Scrypt based coins (like doge) won't get hashrates nearly that high. For example, a GTX670 pulls in ~300kh/s while mining doge. 1.3mh/s would make the Galaxy faster than the current highest end graphics card[1]. A Raspberry Pi pulls in just under half a kilohash/sec[2]. So your number is probably about 1000x higher than it should be, based on the number for the Pi. $17/hour is a lot less attractive.

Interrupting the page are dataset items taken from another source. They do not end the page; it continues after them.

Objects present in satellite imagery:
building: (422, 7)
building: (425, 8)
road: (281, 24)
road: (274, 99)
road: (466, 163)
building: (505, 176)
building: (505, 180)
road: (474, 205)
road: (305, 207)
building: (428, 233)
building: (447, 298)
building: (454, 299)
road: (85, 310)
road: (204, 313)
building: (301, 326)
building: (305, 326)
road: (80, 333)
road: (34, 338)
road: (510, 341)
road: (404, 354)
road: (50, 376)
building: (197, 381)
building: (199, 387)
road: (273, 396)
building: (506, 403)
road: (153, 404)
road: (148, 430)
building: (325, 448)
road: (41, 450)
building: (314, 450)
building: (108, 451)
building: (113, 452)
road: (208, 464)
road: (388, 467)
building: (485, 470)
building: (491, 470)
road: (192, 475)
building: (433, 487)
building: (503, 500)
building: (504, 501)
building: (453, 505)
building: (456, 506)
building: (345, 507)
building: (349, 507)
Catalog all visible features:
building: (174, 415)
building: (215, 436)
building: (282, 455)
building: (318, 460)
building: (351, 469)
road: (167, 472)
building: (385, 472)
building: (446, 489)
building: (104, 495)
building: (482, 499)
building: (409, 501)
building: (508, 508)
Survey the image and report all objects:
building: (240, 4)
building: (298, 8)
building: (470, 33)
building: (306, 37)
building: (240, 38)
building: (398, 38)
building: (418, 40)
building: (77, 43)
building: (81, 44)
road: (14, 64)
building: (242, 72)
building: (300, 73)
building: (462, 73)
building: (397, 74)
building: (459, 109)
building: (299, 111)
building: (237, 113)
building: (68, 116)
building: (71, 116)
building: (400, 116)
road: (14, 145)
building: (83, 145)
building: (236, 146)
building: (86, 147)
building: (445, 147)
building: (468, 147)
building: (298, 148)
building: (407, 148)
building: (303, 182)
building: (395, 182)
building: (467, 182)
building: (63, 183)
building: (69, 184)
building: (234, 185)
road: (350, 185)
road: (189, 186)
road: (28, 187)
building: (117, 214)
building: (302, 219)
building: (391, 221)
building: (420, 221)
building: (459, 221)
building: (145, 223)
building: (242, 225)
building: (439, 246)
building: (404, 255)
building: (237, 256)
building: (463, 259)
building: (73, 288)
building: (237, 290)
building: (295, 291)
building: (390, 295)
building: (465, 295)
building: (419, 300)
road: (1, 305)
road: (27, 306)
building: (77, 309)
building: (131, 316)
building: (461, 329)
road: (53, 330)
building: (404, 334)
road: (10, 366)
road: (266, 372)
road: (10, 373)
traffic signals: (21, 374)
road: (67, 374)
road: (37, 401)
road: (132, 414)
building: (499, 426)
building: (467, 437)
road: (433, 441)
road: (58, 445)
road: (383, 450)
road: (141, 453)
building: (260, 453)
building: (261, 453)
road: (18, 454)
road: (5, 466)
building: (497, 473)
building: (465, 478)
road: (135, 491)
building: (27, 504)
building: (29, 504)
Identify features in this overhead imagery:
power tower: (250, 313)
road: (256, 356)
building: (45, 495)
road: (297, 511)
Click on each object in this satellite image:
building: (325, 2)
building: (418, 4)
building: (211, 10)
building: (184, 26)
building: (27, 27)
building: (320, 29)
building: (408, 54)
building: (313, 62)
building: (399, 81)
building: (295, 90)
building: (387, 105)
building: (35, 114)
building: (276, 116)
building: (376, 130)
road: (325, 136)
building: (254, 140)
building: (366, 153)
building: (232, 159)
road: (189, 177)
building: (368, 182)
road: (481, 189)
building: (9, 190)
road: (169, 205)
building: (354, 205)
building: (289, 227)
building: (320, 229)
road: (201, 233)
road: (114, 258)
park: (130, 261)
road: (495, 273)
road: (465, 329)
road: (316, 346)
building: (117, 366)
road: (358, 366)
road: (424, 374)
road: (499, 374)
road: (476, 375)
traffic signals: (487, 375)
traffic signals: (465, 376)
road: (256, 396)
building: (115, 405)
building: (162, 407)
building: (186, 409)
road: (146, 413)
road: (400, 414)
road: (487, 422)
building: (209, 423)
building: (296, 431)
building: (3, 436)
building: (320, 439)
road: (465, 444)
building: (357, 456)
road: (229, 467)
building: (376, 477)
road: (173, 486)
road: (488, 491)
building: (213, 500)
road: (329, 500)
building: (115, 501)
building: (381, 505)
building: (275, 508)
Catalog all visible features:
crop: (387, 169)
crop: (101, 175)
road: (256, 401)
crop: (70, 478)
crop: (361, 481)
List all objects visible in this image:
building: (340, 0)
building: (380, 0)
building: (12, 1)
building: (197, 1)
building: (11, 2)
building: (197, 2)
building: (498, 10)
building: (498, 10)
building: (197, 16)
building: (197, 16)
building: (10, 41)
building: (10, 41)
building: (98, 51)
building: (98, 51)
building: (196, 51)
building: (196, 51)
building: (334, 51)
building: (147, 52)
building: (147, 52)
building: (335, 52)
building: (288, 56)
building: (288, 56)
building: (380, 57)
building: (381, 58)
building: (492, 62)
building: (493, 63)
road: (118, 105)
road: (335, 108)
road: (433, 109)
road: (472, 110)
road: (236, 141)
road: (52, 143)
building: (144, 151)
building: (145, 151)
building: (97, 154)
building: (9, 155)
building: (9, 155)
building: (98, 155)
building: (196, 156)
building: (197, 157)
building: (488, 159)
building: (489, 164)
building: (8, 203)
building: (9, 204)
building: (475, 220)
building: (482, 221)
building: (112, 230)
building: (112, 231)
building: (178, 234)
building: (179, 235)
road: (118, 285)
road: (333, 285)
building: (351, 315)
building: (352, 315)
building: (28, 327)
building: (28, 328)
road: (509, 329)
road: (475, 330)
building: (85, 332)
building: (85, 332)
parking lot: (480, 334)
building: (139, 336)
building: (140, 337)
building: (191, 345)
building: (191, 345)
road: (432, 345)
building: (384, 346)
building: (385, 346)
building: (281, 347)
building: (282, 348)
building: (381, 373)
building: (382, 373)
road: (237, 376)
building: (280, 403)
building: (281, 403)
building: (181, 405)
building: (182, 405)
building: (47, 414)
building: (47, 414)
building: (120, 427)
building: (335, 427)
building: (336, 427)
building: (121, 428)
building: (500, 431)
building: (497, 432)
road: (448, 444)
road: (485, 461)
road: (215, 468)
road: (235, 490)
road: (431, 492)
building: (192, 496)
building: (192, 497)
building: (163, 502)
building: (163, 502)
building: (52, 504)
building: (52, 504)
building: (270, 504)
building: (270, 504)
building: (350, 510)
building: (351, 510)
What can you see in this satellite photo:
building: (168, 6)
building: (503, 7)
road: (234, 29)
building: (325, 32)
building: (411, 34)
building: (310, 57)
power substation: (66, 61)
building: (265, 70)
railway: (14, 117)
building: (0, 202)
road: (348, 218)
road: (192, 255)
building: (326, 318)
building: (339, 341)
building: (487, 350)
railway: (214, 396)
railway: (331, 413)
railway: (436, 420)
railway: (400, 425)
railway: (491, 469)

For a F2P app, the cost of doing this is basically 0 and the revenue will continue to increase as long as the app keeps getting popular. Doesn't matter if the revenue is small, it's still more revenue from your F2P app.
It's this close to a victimless crime (that is, unless the victim gets their CPU/GPU fried, as has happened with these nets before). But what about apps that use spare cycles while you're plugged in, or above 75% battery, or between hours x and y, to mine dogecoins for charity? People would voluntarily submit to that!